At this morning’s presentation to the House Financial Services Committee, Federal Reserve Board Chairman Ben Bernanke said reductions of the Fed’s bond-buying program, known as Quantitative Easing or simply QE, is “by no means on a preset course” and that the Fed could leave the program intact-or even increase purchases-if warranted.

Most Fed watchers and financial market participants — including many gold traders and investors — are betting QE3 will continue with monthly asset purchases of $85 billion for another quarter or two before a gradual reduction and winding down of the current super-accommodative monetary policy.

But what if labor market conditions worsen and the unemployment rate begins rising — in contrast to popular expectations?? That could easily happen if the U.S. economy stumbles in the months ahead.
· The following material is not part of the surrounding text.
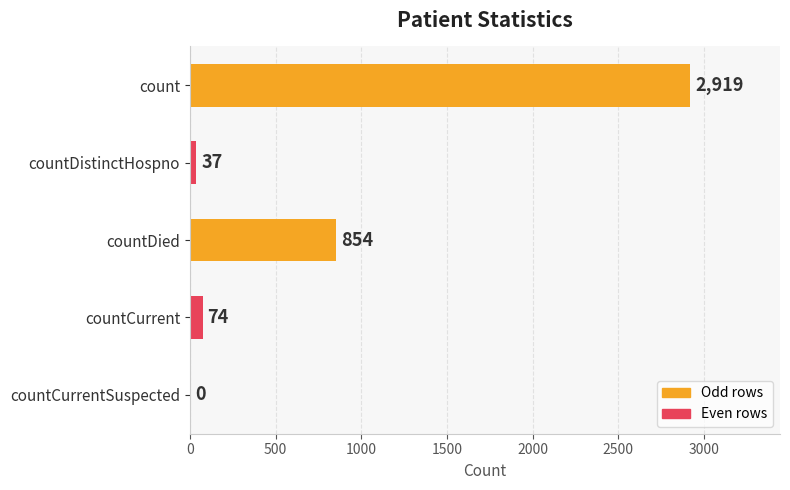

True or false: the data shows -1159 at countCurrentSuspected.

False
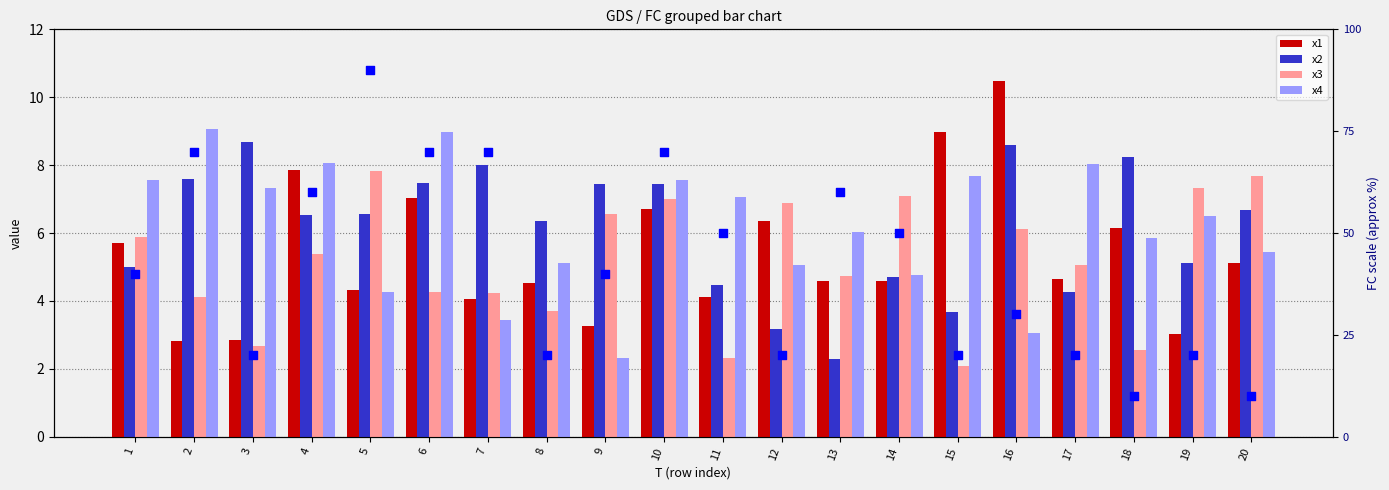

Which series has the largest total across all categories?

x4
Today’s disappointing news that housing starts fell 9.9 percent in June shows the economy’s vulnerability. And, with mortgage interest rates up sharply in the last month, the Fed is now under pressure to step up its purchases of mortgage-backed securities to support new home construction.
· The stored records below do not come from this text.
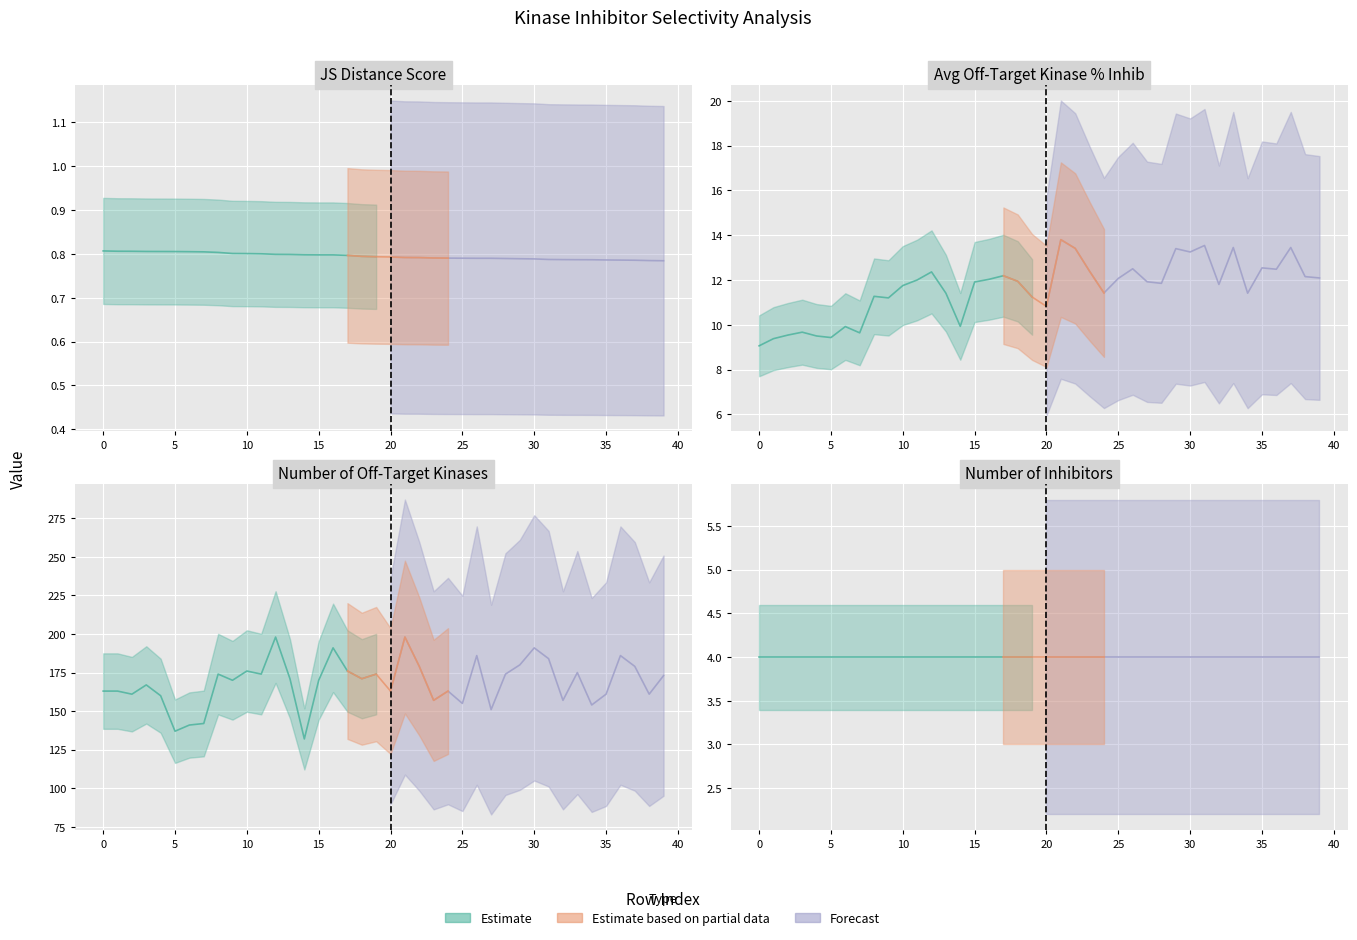

Which has a higher value, 2 or 7?

2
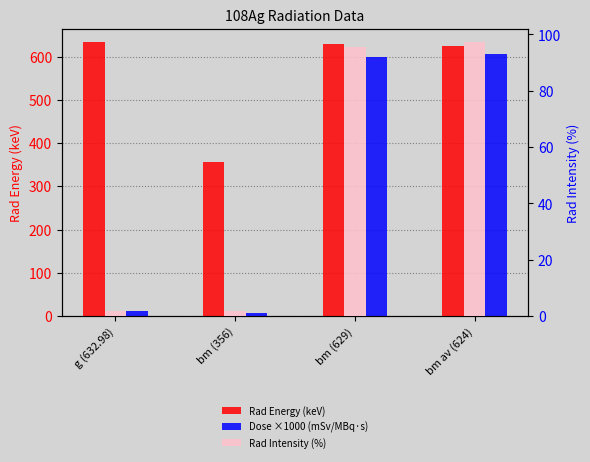

What is the difference between the maximum and minimum values in the Rad Energy (keV) series?

277.0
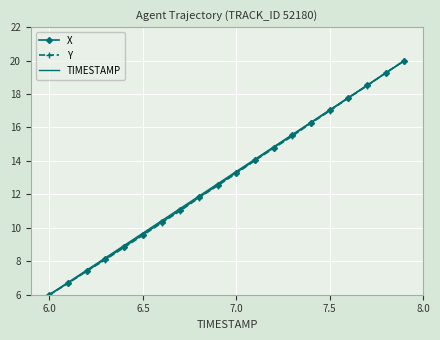

What is the highest value of the X series?

20.0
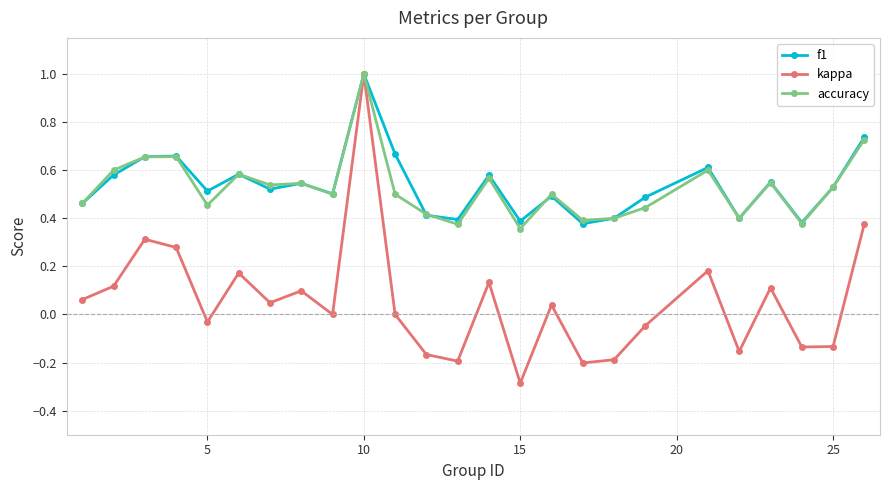

Does the chart have visible grid lines?

Yes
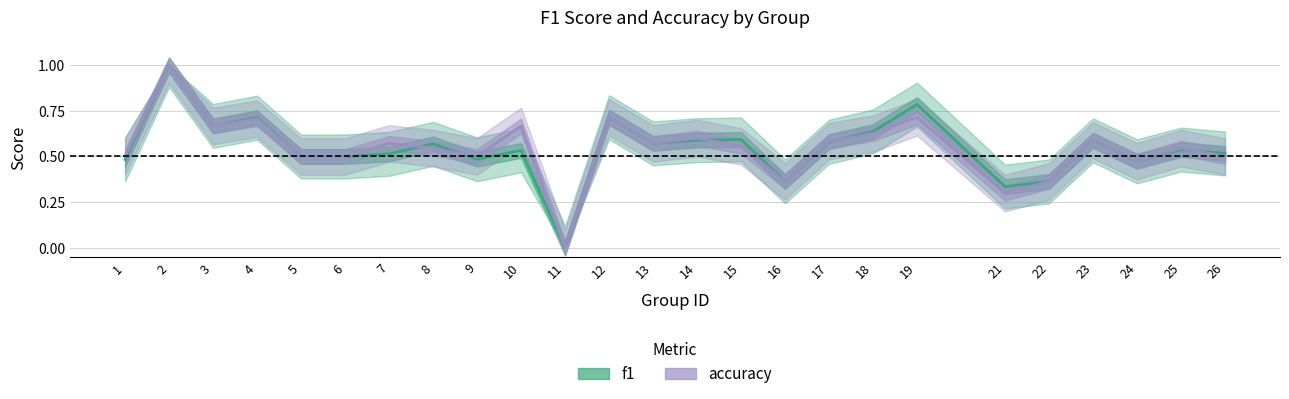

The f1 series shows 0.6 at 14. True or false?

True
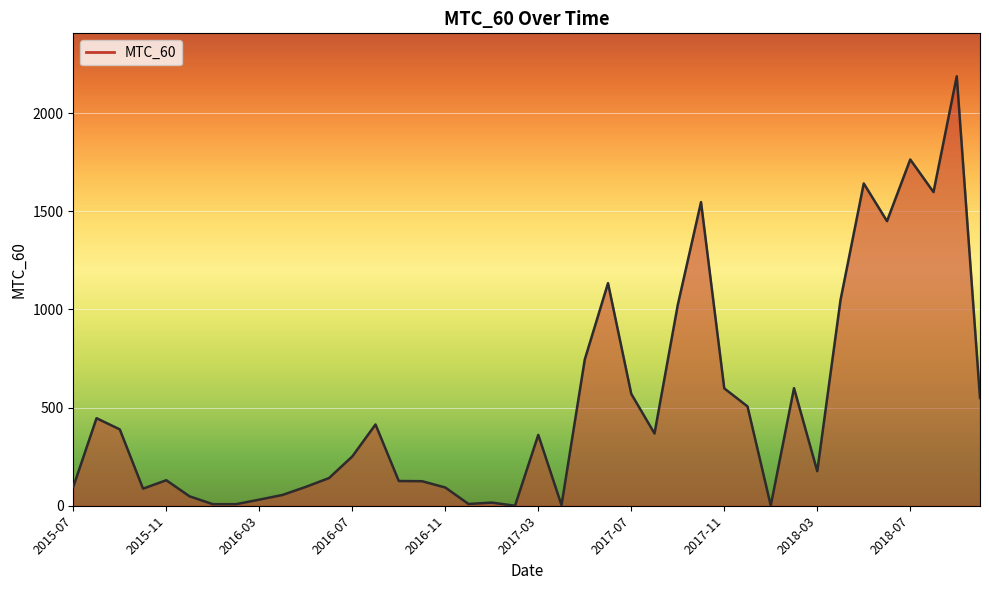

The chart shows a value of 598 at 2017-11. True or false?

True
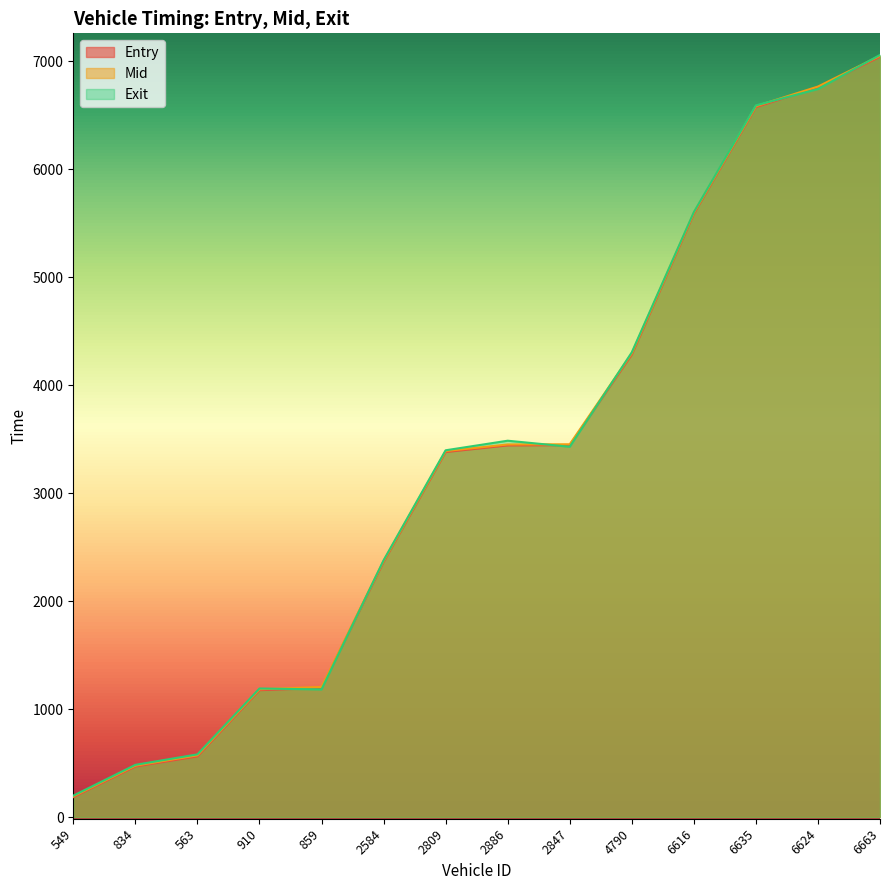

Between 2584 and 6635, which series saw the biggest shift?

Exit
Meanwhile, economic growth in America’s export markets, led my Europe and China, is also on the decline and the rise in the dollar exchange rate is making us less competitive with our major trading partners. Net exports have contributed great deal to U.S. GDP in recent years — but we can’t count on this to continue.

And, don’t dismiss fiscal policy and sequestration. Reduced federal spending and furloughed government employees are gradually, almost imperceptibly, retarding business activity and damaging the economy. This is precisely the wrong time to cut spending and balance the budget

Most business economists and government forecasters, especially at the Fed, are continuing to view the economy through rose-colored glasses. But, contrary to popular expectations, the economic indicators are likely to paint a picture of a slowing economy, an economy at risk of tipping into recession.

Fed Chairman Bernanke warned in today’s Congressional testimony, if “the outlook for employment were to become less favorable [as we think it will], if inflation did not appear to be moving back toward two percent, or if financial conditions — which have tightened recently — were judged to be insufficiently accommodative . . . the Fed would be prepared to employ all of its tools, including an increase in the pace of purchases.”

In other words, we could see increased quantitative easing later this year if the economy stumbles badly. As with the past announcements of QE1, QE2, and QE3, the launch of QE4 could give gold quite a jolt into higher territory.